Most of the Brewers’ concerns are valid. Yoho’s movement is not only difficult to control, but it also makes pitch sequencing more challenging. His changeup is more than 15 mph slower than his fastball, and its extreme depth means he can’t tunnel any pitches within – or even near – the strike zone.
Assume that to get a chase on a changeup just below the zone, Yoho must make it look like his fastball out of the hand. The visual below from FanGraphs shows that, based on how his pitches move, he would have to throw that fastball well above the zone for the two pitches to start at the same sight line. In other words, his stuff moves so much that he can’t use an in-zone pitch to set up a chase on an out-of-zone pitch, or vice-versa.
Murphy made a questionable assertion that Yoho is purely a two-pitch pitcher, as he also features a curveball and cutter. However, the curveball is a more extreme inverse of his changeup in all the wrong ways: averaging 75.9 mph with 10 inches of induced vertical drop and 20 inches of glove-side break in Triple-A, it’s challenging for Yoho to land in the zone and is effectively impossible to tunnel. To even get that breaking ball to fit on a similar tunneling graphic from last year, you’d have to position his fastball at a right-handed batter’s helmet.

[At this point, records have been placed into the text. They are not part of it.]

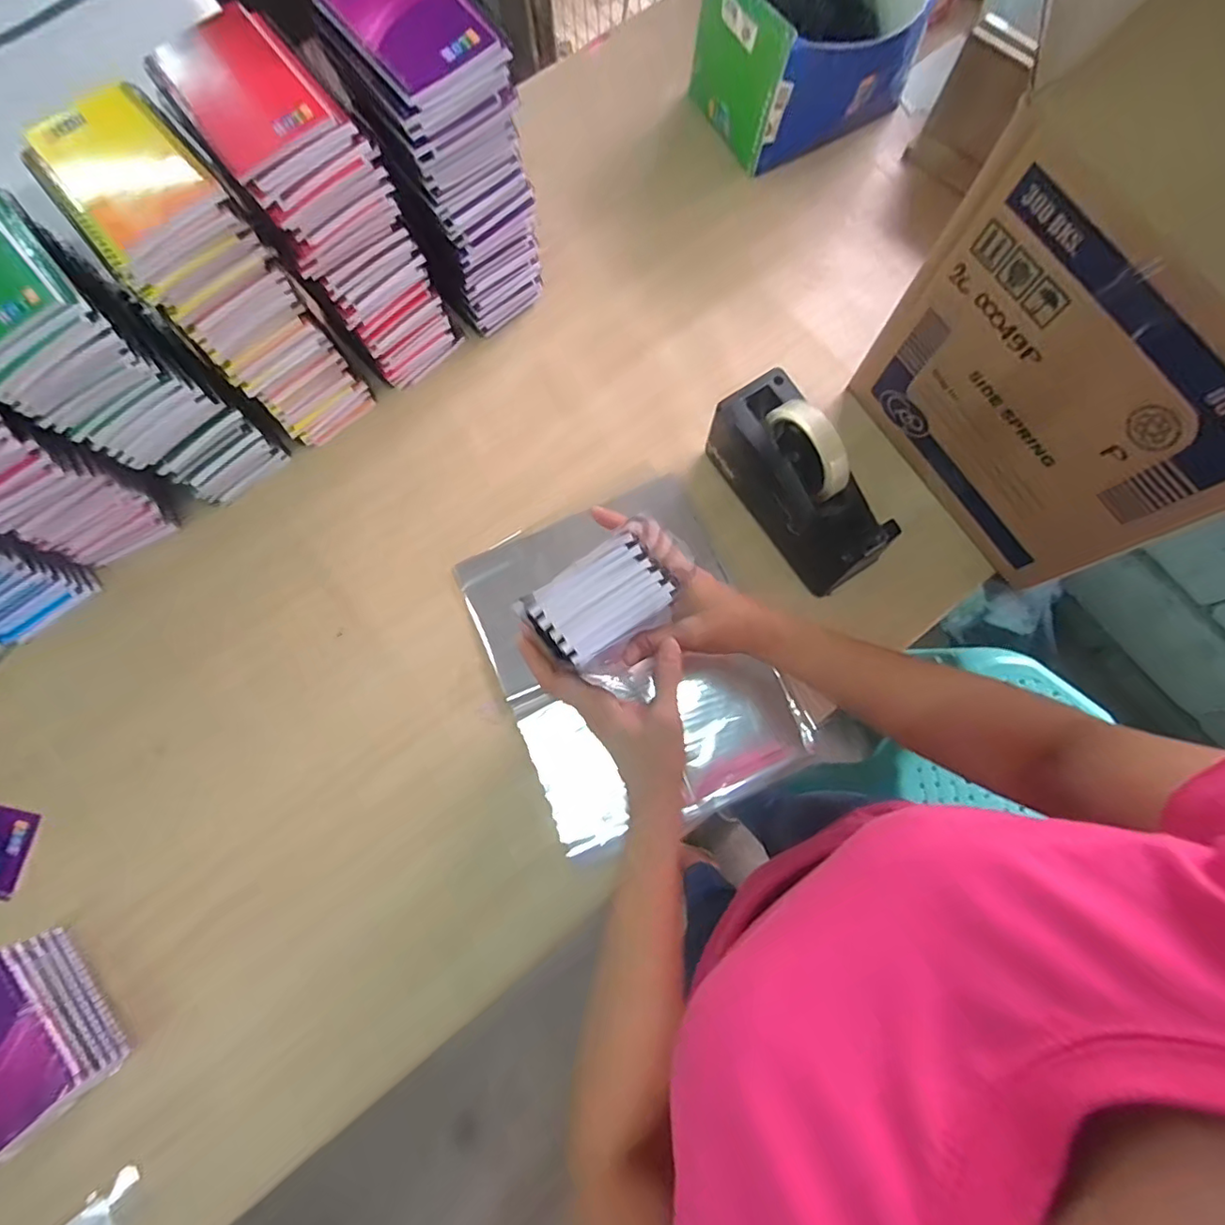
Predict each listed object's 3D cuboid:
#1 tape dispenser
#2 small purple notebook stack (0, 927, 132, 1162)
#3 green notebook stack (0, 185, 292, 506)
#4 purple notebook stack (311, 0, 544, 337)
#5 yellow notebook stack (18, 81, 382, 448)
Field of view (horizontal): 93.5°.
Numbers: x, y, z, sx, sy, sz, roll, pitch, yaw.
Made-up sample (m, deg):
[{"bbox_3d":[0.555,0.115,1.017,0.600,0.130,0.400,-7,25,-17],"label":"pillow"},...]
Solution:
[{"bbox_3d":[0.178,-0.122,0.546,0.072,0.130,0.195,-33,80,-6],"label":"tape dispenser"},{"bbox_3d":[-0.491,0.357,0.487,0.089,0.061,0.133,-41,81,-7],"label":"small purple notebook stack"},{"bbox_3d":[-0.420,-0.200,0.499,0.103,0.246,0.122,-40,81,-7],"label":"green notebook stack"},{"bbox_3d":[-0.150,-0.410,0.535,0.103,0.244,0.133,-35,80,-6],"label":"purple notebook stack"},{"bbox_3d":[-0.338,-0.283,0.504,0.094,0.271,0.128,-40,81,-7],"label":"yellow notebook stack"}]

A pitcher with Yoho’s stuff will never defeat hitters with pitch tunneling and deception, though. Instead, it will work because the extreme movement will miss barrels, even if it’s not particularly deceptive. That’s where the Brewers may be selling him short.
So far, Yoho’s changeup has excelled at avoiding loud contact, even though hitters have likely known it’s coming and it has not always been located competitively. In his limited big-league work across two seasons, opponents have managed just a .247 xwOBA, 17.6% hard-hit rate, and 5.9% barrel rate against it with a 33.8% whiff rate. On Wednesday night, it induced two chases and two soft ground balls. The Reds did not whiff on it, but Murphy’s claim that it isn’t a swing-and-miss pitch is, frankly, incorrect.

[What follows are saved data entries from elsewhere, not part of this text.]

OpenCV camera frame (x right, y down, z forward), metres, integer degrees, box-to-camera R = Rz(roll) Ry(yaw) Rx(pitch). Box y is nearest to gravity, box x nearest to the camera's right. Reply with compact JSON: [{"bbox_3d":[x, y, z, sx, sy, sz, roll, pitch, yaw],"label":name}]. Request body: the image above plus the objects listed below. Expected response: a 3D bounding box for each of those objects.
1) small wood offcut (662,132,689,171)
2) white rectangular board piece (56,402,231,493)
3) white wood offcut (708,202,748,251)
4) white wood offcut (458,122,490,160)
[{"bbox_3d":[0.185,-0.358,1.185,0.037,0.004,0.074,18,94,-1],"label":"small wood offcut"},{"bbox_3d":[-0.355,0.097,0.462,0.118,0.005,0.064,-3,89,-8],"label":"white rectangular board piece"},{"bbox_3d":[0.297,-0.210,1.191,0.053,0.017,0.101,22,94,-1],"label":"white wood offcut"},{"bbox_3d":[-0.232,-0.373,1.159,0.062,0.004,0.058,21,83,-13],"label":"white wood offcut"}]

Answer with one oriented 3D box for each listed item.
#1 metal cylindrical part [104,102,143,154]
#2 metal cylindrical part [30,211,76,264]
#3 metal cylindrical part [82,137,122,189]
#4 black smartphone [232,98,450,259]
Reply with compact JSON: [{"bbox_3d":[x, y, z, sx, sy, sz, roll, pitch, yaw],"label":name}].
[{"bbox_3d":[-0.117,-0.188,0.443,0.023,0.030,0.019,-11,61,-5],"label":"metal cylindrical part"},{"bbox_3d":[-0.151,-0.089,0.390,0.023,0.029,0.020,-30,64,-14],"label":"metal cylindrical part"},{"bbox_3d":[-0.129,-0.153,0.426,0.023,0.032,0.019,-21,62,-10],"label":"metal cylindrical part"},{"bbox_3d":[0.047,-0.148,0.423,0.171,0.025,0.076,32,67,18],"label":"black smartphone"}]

Such a pitch does not need to be disguised as a fastball to be effective. Yoho just needs to throw it in and around the zone below the belt. When hitters start timing it up, a timely in-zone fastball can produce a take or a late swing. So far, he has done neither consistently. Yoho is partially responsible for his current situation because he sprayed the ball too much in his early chances last summer.

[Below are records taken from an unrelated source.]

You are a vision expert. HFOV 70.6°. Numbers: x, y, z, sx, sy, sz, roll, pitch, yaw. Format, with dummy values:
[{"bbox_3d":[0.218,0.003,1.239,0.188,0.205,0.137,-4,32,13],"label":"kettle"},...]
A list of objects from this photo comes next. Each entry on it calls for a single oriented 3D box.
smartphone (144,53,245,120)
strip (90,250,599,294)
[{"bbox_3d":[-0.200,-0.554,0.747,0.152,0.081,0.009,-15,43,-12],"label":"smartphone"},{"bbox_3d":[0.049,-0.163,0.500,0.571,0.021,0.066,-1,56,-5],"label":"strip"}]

At the same time, it’s becoming clear that a poor fit between player and team is also part of the issue. Whenever Chris Hook talks about a particular pitch, he instinctively states whether it “tracks” in the strike zone like it’s a checklist item. To the Brewers, many big shapes pose tunneling problems and do not maximize in-zone swings, so they often find throwing more fastball variants and shorter sliders to be more useful than better “stuff” pitches. There are some exceptions, like Grant Anderson’s sweeper, but Yoho’s stuff is well beyond the mold.
Perhaps the Brewers are right about him, or perhaps it’s simply a poor fit. At this point, a change of scenery looks like the best way to find out. The club has a history of trading former prospects who have been leapfrogged on the 40-man roster for moderate upgrades at the trade deadline. In 2018, they flipped Brett Phillips in a two-player package for Mike Moustakas. In 2019, it was Mauricio Dubon for Drew Pomeranz. More recently, they traded Joey Wiemer for Frankie Montas in 2024.
With the deadline five weeks away, Yoho could be next. A fresh start – and, just as importantly, a setting where he’ll get a longer leash to become as competitive as possible with his arsenal – may be exactly what he needs. The Brewers, meanwhile, could fill his roster spot with a more consistent contributor.